Y: The Last Man, Vol. 2: CyclesY: The Last Man, Vol. 2: Cycles by Brian K. Vaughan
My rating: 5 of 5 stars

The tale of Yorick Brown, the last man on earth, continues with Yorick’s trek across America to help Dr. Mann get back to her lab in San Francisco and find out how Yorick and Ampersand survived the plague. Along the way, they meet a town of women that live in a virtual utopia compared to the rest of the nation. Of course they’ve got a secret they’re trying to hide.

In each of these volumes, Vaughan brings up some interesting points. Dr. Mann points out that, the longer this plague goes on, the more species are becoming extinct. Day flies have a life span of one day. Since they’ve already gone more than a day without any males to mate with, the entire species is already gone. Other animals with short life spans are also extinct. He really thought through the world he created with a lot of attention to detail. It’s admirable.

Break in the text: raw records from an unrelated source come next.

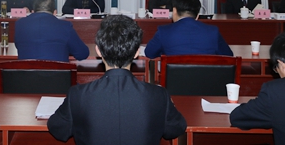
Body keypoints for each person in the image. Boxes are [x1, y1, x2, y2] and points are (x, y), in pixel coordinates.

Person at [48, 15, 187, 145]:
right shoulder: (159, 95)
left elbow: (58, 129)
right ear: (137, 52)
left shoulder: (77, 95)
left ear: (98, 51)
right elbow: (176, 128)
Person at [145, 0, 233, 58]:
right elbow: (228, 56)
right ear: (197, 15)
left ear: (174, 11)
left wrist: (164, 53)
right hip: (206, 77)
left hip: (174, 77)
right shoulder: (213, 31)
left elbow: (149, 53)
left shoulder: (163, 31)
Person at [15, 0, 89, 61]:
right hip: (57, 71)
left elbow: (19, 47)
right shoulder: (65, 26)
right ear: (55, 12)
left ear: (32, 12)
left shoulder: (20, 25)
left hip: (26, 71)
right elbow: (82, 54)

Yorick, Ampersand, 355, and Dr. Mann also run into a group of radicals: the Daughters of the Amazon, who believe that the plague was nature’s way of getting rid of the weaker male half of the species. This group is trying to hunt down and kill Yorick in order to wipe out the males completely. But one of their number is conflicted about pursuing him, for very personal reasons.

It’s hard to review these volumes on their own, especially as they’re all kind of blurring together in my memory. This is a credit to Vaughan’s ability to maintain the flow of his story, and to keep the reader captivated.